4 thoughts on “Walk Softly And Talk With A Big Stick

  1. Jk says:

    The 2s10s is down to 15bps. The dollar is up to 1.10 to buy a euro and it takes 120 yen to buy a dollar. Raising rates can’t produce more oil but can only destroy demand. I think they are very worried about an inflationary recession

    1. Bill Terrell says:

      Right … I think some sort of slowdown is baked in the cake at this point. That’s not a Bad Thing though … from a Keynesian perspective when you’re going too fast slowing down is exactly what you need to do. If you’re barreling down the highway at 150 and slow down to 125 you’re still going pretty fast!

      Technically it’s still a “recession”, but hardly something to be avoided at all costs.

      It’s not a question of whether a recession happens, just what kind.

      Indeed the Fed can not increase the supply of real goods and services, it can only increase the supply of money availability to demand them with. Far as I can tell there’s no shortage of the latter.

      Demand destruction is just not a problem. Demand side economics – Keynesianism – just isn’t relevant here … the shortfalls are overwhelmingly on the supply side.

      In reality there never a shortage of demand anyway. Demand is infinite … human wants are unlimited. Demand can only drive up prices to the extent it is underwritten by currency with which to express it. And this is where the imbalance lies.

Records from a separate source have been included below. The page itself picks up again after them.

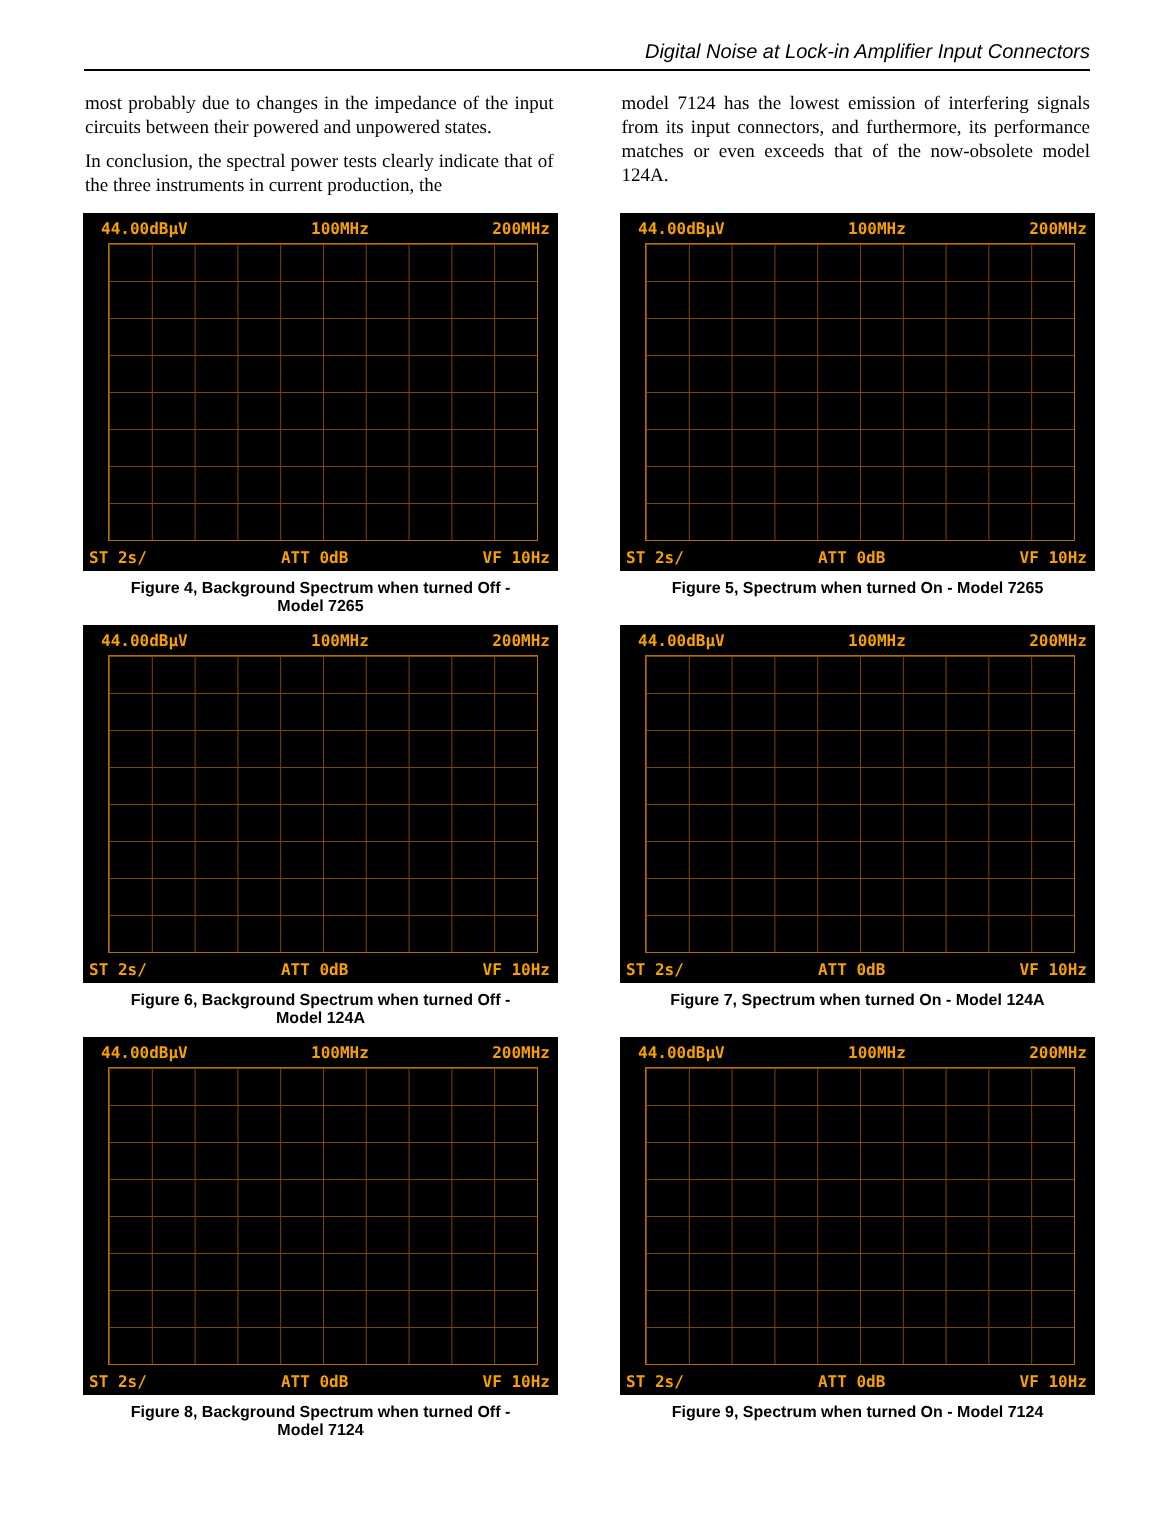Digital Noise at Lock-in Amplifier Input Connectors
most probably due to changes in the impedance of the input circuits between their powered and unpowered states.
In conclusion, the spectral power tests clearly indicate that of the three instruments in current production, the
model 7124 has the lowest emission of interfering signals from its input connectors, and furthermore, its performance matches or even exceeds that of the now-obsolete model 124A.
44.00dBµV 100MHz 200MHz
ST 2s/ ATT 0dB VF 10Hz
Figure 4, Background Spectrum when turned Off -
Model 7265
44.00dBµV 100MHz 200MHz
ST 2s/ ATT 0dB VF 10Hz
Figure 5, Spectrum when turned On - Model 7265
44.00dBµV 100MHz 200MHz
ST 2s/ ATT 0dB VF 10Hz
Figure 6, Background Spectrum when turned Off -
Model 124A
44.00dBµV 100MHz 200MHz
ST 2s/ ATT 0dB VF 10Hz
Figure 7, Spectrum when turned On - Model 124A
44.00dBµV 100MHz 200MHz
ST 2s/ ATT 0dB VF 10Hz
Figure 8, Background Spectrum when turned Off -
Model 7124
44.00dBµV 100MHz 200MHz
ST 2s/ ATT 0dB VF 10Hz
Figure 9, Spectrum when turned On - Model 7124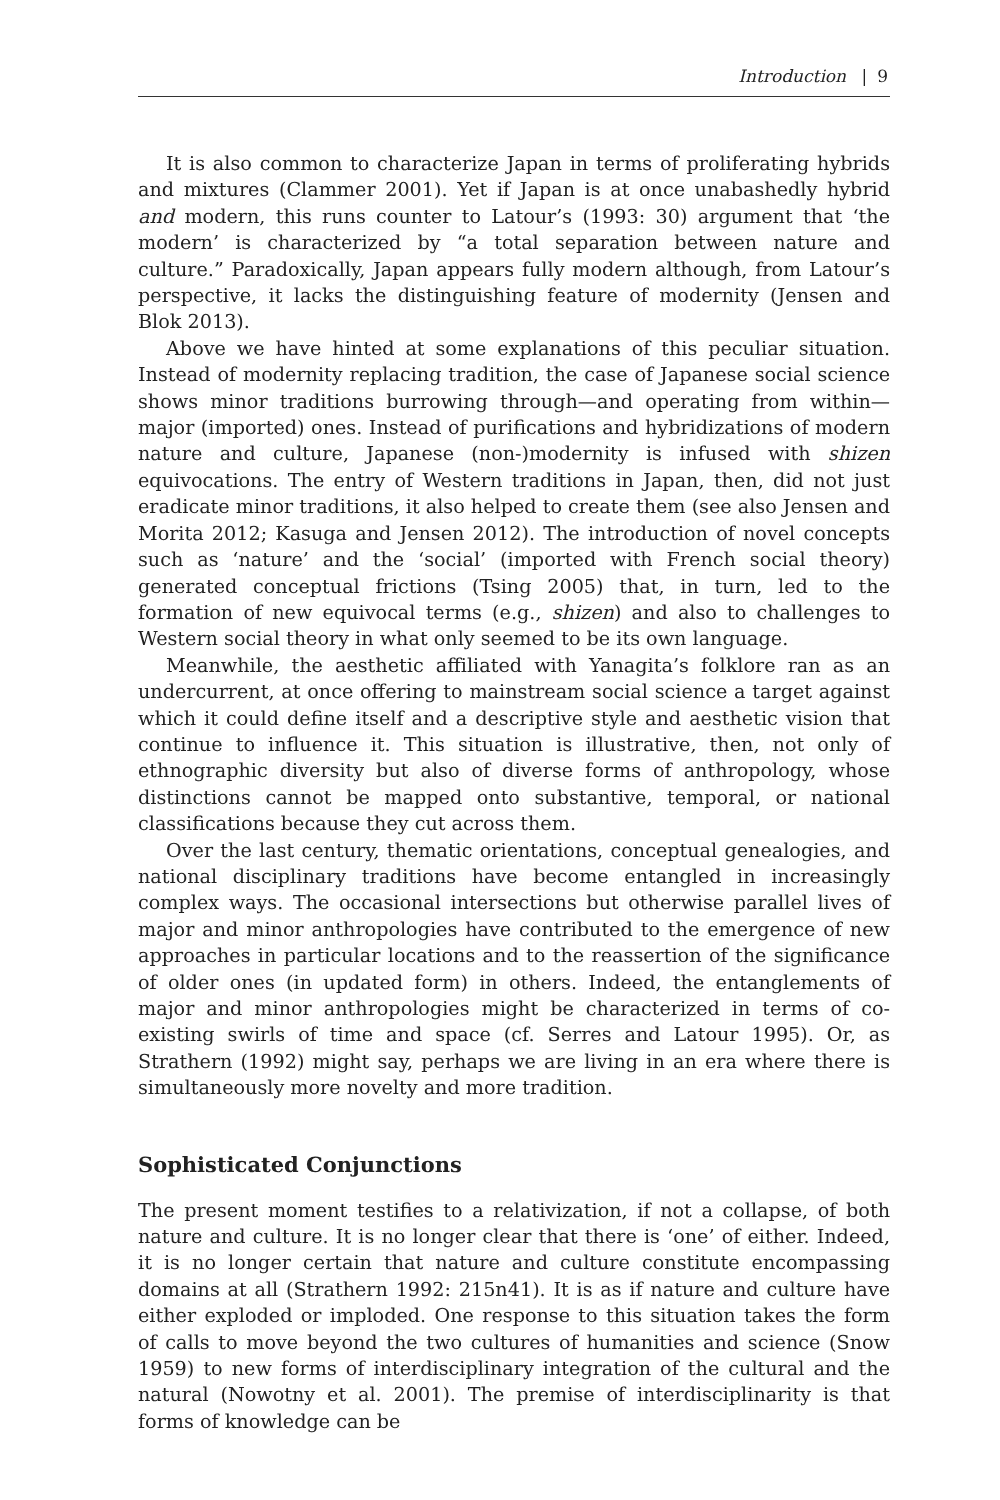Introduction | 9
It is also common to characterize Japan in terms of proliferating hybrids and mixtures (Clammer 2001). Yet if Japan is at once unabashedly hybrid and modern, this runs counter to Latour’s (1993: 30) argument that ‘the modern’ is characterized by “a total separation between nature and culture.” Paradoxically, Japan appears fully modern although, from Latour’s perspective, it lacks the distinguishing feature of modernity (Jensen and Blok 2013).
Above we have hinted at some explanations of this peculiar situation. Instead of modernity replacing tradition, the case of Japanese social science shows minor traditions burrowing through—and operating from within—major (imported) ones. Instead of purifications and hybridizations of modern nature and culture, Japanese (non-)modernity is infused with shizen equivocations. The entry of Western traditions in Japan, then, did not just eradicate minor traditions, it also helped to create them (see also Jensen and Morita 2012; Kasuga and Jensen 2012). The introduction of novel concepts such as ‘nature’ and the ‘social’ (imported with French social theory) generated conceptual frictions (Tsing 2005) that, in turn, led to the formation of new equivocal terms (e.g., shizen) and also to challenges to Western social theory in what only seemed to be its own language.
Meanwhile, the aesthetic affiliated with Yanagita’s folklore ran as an undercurrent, at once offering to mainstream social science a target against which it could define itself and a descriptive style and aesthetic vision that continue to influence it. This situation is illustrative, then, not only of ethnographic diversity but also of diverse forms of anthropology, whose distinctions cannot be mapped onto substantive, temporal, or national classifications because they cut across them.
Over the last century, thematic orientations, conceptual genealogies, and national disciplinary traditions have become entangled in increasingly complex ways. The occasional intersections but otherwise parallel lives of major and minor anthropologies have contributed to the emergence of new approaches in particular locations and to the reassertion of the significance of older ones (in updated form) in others. Indeed, the entanglements of major and minor anthropologies might be characterized in terms of co-existing swirls of time and space (cf. Serres and Latour 1995). Or, as Strathern (1992) might say, perhaps we are living in an era where there is simultaneously more novelty and more tradition.
Sophisticated Conjunctions
The present moment testifies to a relativization, if not a collapse, of both nature and culture. It is no longer clear that there is ‘one’ of either. Indeed, it is no longer certain that nature and culture constitute encompassing domains at all (Strathern 1992: 215n41). It is as if nature and culture have either exploded or imploded. One response to this situation takes the form of calls to move beyond the two cultures of humanities and science (Snow 1959) to new forms of interdisciplinary integration of the cultural and the natural (Nowotny et al. 2001). The premise of interdisciplinarity is that forms of knowledge can be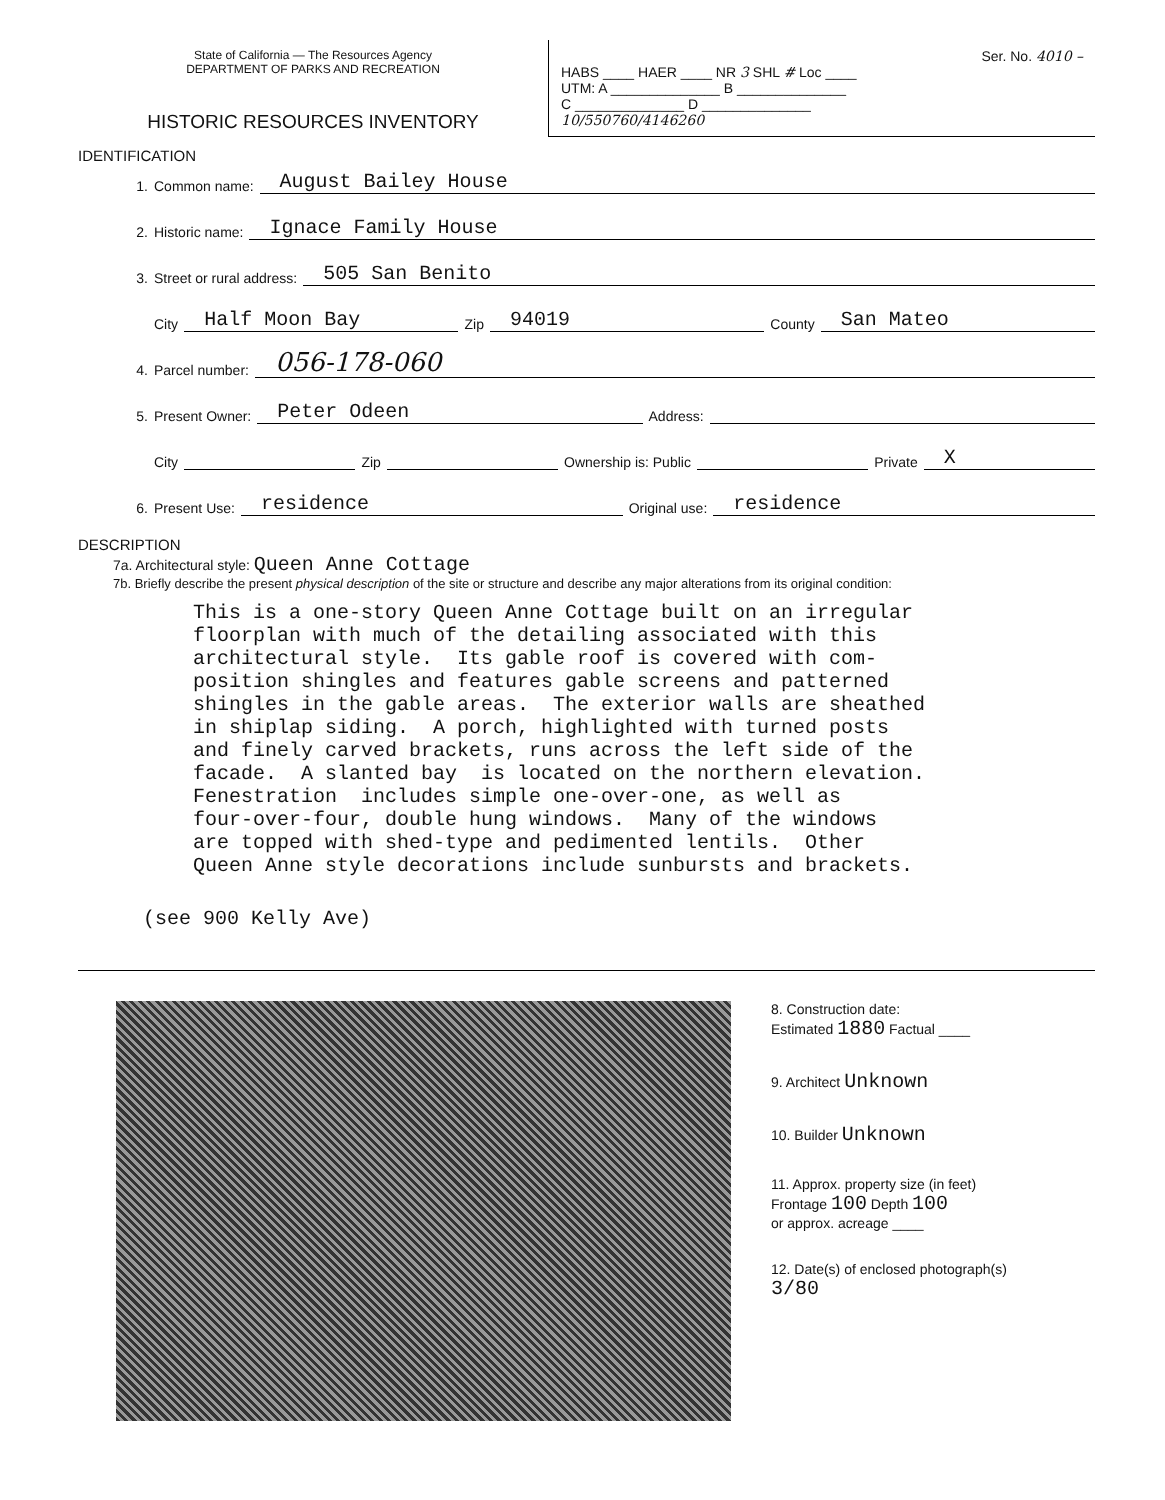State of California — The Resources Agency
DEPARTMENT OF PARKS AND RECREATION
HISTORIC RESOURCES INVENTORY
Ser. No. 4010 –
HABS ____ HAER ____ NR 3 SHL # Loc ____
UTM: A ______________ B ______________
C ______________ D ______________
10/550760/4146260
IDENTIFICATION
1. Common name: August Bailey House
2. Historic name: Ignace Family House
3. Street or rural address: 505 San Benito
City Half Moon Bay Zip 94019 County San Mateo
4. Parcel number: 056-178-060
5. Present Owner: Peter Odeen Address:
City Zip Ownership is: Public Private X
6. Present Use: residence Original use: residence
DESCRIPTION
7a. Architectural style: Queen Anne Cottage
7b. Briefly describe the present physical description of the site or structure and describe any major alterations from its original condition:
This is a one-story Queen Anne Cottage built on an irregular floorplan with much of the detailing associated with this architectural style. Its gable roof is covered with com- position shingles and features gable screens and patterned shingles in the gable areas. The exterior walls are sheathed in shiplap siding. A porch, highlighted with turned posts and finely carved brackets, runs across the left side of the facade. A slanted bay is located on the northern elevation. Fenestration includes simple one-over-one, as well as four-over-four, double hung windows. Many of the windows are topped with shed-type and pedimented lentils. Other Queen Anne style decorations include sunbursts and brackets.
(see 900 Kelly Ave)
8. Construction date:
Estimated 1880 Factual ____
9. Architect Unknown
10. Builder Unknown
11. Approx. property size (in feet)
Frontage 100 Depth 100
or approx. acreage ____
12. Date(s) of enclosed photograph(s)
3/80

      I deliberately call attention to the short end of the yield curve in the context of mainstream obsession with the further out part. The yield curve is only shallow out past two years … short of that it’s very steep. I think most financial media is Wall Street biased and wants the easiest money possible and therefore focuses on the shallowest part to try and lobby the Fed for inflationary policy.

      But the bigger point here is that the Fed has become obsessed with predictability. It’s elevated policy expectations above that of actual policy. This is a form of ease in its own right … markets can leverage up more when they’re confident of short rates months ahead than when they’re uncertain. If Powell and company are truly serious about quelling inflation, their emphasis on monetary policy predictability is misplaced. Short rates wouldn’t need to rise as much if they were less predictable.

      Hike to 75bp now, for instance, maybe 125 next week … if warranted you can always cut the next week. It may shock the markets, but only because they’ve been conditioned to expect gradualism. Every move becomes a harbinger of more to come in the same direction. If that’s a problem, come right out and say you intend to change the way you’re doing business.

      To put things in perspective, the market has hiked the ten year yield by 66 bp in a mere three weeks. The notion that a 50 bp move in overnight rates is too much for the markets to handle in a six week interval between FOMC meetings or requires advance notice strains credulity.

      Powell could – and should – call an FOMC conference and announce an immediate hike to 1.50%. At the same time, also announce that no further moves are planned; the FOMC will simply review the data at each meeting and adjust upward or downward as circumstances warrant.

      My position here is far from extreme, by the way. Even some mainstream money managers have taken starker positions. For example Brian Wesbury and Robert Stein of First Trust call for the Fed to hike to 2% right now:

      https://www.advisorperspectives.com/commentaries/2022/03/22/what-the-fed-should-do

      … and start cutting the balance sheet by $100B a month immediately. We could quibble about some details, but moving to a let’s-focus-on-what’s-appropriate-right-now policy framework is no mere Finsterian fantasy.

  2. cb says:

    The FED is a scumbag organization manned by ……………………… scumbags. They are the manipulators for the club, as George Carlin would say, “you ain’t in!”

    They are ruinous to the true productive class,, the working class.